Weisse Tabletten, Antibiotika

Gehört: «Meine Erkältung will einfach nicht aufhören» beklagt sich die 58jährige Frau B., Typ-2-Diabetikerin seit vier Jahren. «Sollte ich nicht zur Sicherheit ein Antibiotikum nehmen, damit nicht noch etwas Ernsthaftes daraus wird? Mit meinem Diabetes bin ich ja sicher besonders gefährdet. Zudem möchte ich in zwei Wochen gesund in die Ferien verreisen können.»

Geantwortet: Nein, Frau B.! Damit würde ich Ihnen überhaupt nicht helfen. Im Gegenteil!

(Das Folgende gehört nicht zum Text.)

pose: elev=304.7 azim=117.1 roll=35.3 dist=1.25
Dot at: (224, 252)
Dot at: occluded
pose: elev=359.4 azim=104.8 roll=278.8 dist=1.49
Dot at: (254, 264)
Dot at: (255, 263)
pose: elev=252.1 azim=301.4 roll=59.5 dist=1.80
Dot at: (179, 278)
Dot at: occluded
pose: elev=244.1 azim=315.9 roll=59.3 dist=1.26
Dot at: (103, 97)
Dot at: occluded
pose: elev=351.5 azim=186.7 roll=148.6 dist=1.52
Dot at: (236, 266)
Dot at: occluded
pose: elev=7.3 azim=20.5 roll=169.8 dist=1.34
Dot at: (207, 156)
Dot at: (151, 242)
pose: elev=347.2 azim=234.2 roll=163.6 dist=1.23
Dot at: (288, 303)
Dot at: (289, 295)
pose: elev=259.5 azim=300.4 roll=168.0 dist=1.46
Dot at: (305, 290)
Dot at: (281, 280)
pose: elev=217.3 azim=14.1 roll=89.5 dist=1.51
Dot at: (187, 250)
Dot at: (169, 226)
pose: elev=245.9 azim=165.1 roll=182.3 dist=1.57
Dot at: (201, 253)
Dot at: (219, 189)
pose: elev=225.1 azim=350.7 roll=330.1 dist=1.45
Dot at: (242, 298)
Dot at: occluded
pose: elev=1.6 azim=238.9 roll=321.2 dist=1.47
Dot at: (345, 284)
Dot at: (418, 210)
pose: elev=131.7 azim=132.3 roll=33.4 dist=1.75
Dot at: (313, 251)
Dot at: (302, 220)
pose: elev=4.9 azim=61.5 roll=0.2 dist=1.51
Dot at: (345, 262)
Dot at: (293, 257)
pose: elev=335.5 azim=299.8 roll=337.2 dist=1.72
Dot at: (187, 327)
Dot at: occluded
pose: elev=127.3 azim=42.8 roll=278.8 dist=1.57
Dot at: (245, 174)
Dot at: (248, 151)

Lassen Sie es mich erklären.
Beginnen wir mit dem Diabetes: Sie sind gut eingestellt und haben erfreulicherweise keine Folgeschäden der Krankheit. Ihre Infektgefährdung ist deshalb gleich wie bei Stoffwechselgesunden, und wenn Sie krank sind wie jetzt, kann sich der Körper ebenso gut selbst dagegen wehren. Nur bei deutlich erhöhten Blutzuckerwerten ist das Immunsystem nicht mehr voll funktionstüchtig. Die Fresszellen (Makrophagen) werden dann von der Glukose daran gehindert, sich gegen den «Angreifer» zu wehren. Auch Durchblutungsstörungen und Nervenschädigungen vermögen das Immunsystem zu schwächen. Bei Diabetesbetroffenen mit derart beeinträchtigter Abwehr wird deshalb von vielen Fachgesellschaften empfohlen, regelmässig eine Grippeimpfung durchführen zu lassen und sich zudem gegen eine Lungenentzündung mit Pneumokokken-Bakterien zu impfen. Niemand würde diesen Menschen aber quasi vorbeugend Antibiotika verordnen.
Erkältungskrankheiten inklusive Bronchitis und Mittelohrentzündung wie auch fast alle Grippeerkrankungen werden in der Regel verursacht durch Viren. Und gegen diese Viren sind Antibiotika gänzlich unwirksam. Dennoch werden bei solchen Krankheiten – wahrscheinlich in einem falschen Sicherheitsdenken – viel zu oft Antibiotika gegeben. Gemäss zurückhaltenden (!) Schätzungen sind ein Viertel bis zur Hälfte aller Verordnungen von Antibiotika falsch. Um die Ärzte in der richtigen Anwendung von Antibiotika zu unterstützen, hat die Schweizerische Gesellschaft für Infektiologie übrigens Verschreibungsrichtlinien erarbeitet.
Antibiotika korrekt, das heisst dort, wo sie wirklich nötig sind, eingesetzt, sind äusserst hilfreich. Sie können Leben retten. Es ist deshalb verständlich, dass gewisse Leute, auch Ärzte, die Meinung vertreten, diese Bakterientöter «lieber einmal zu viel als einmal zu wenig» einzusetzen. Abgesehen davon, dass auch Antibiotika – ernsthafte – Nebenwirkungen haben können, ist man in den letzten Jahren auf ein sehr ernsthaftes Problem aufmerksam geworden: Der zu häufige, oft unkritische Einsatz dieser Medikamente hat dazu geführt, dass gewisse Bakterien bedeutend schlechter oder gar nicht mehr auf Antibiotika ansprechen. Es sind sogenannte Antibiotikaresistenzen aufgetreten. Das ist selbstverständlich höchst unerwünscht und gefährlich. Wir sind deshalb alle – Ärzte und Betroffene – aufgefordert, sehr bewusst und sparsam mit Antibiotika umzugehen, um nicht irgendwann die Waffen im Kampf gegen bakterielle Infektionen zu verlieren.
Ich fasse für Sie kurz zusammen: Antibiotika wirken nur bei bakteriellen Infektionen, nicht gegen Viren (z. B. Grippe oder Erkältung). Verschiedene Erkrankungen benötigen unterschiedliche Antibiotika. Die körperliche Abwehr ist in vielen Fällen ausreichend, auch bei Ihnen, trotz des – gut eingestellten – Diabetes. Eine falsche, zu häufige Einnahme von Antibiotika kann zu Resistenzen führen. Sie wirken dann nicht mehr genügend oder gar nicht mehr.
Falls sich Ihre Erkältung unerwartet entwickeln sollte, zum Beispiel hohes Fieber oder Atemnot auftreten, was allerdings kaum befürchtet werden muss, dürfen und sollen Sie sich selbstverständlich nochmals in der Sprechstunde melden. Im Moment versuchen wir einfach, die Symptome der lästigen Erkältung zu behandeln.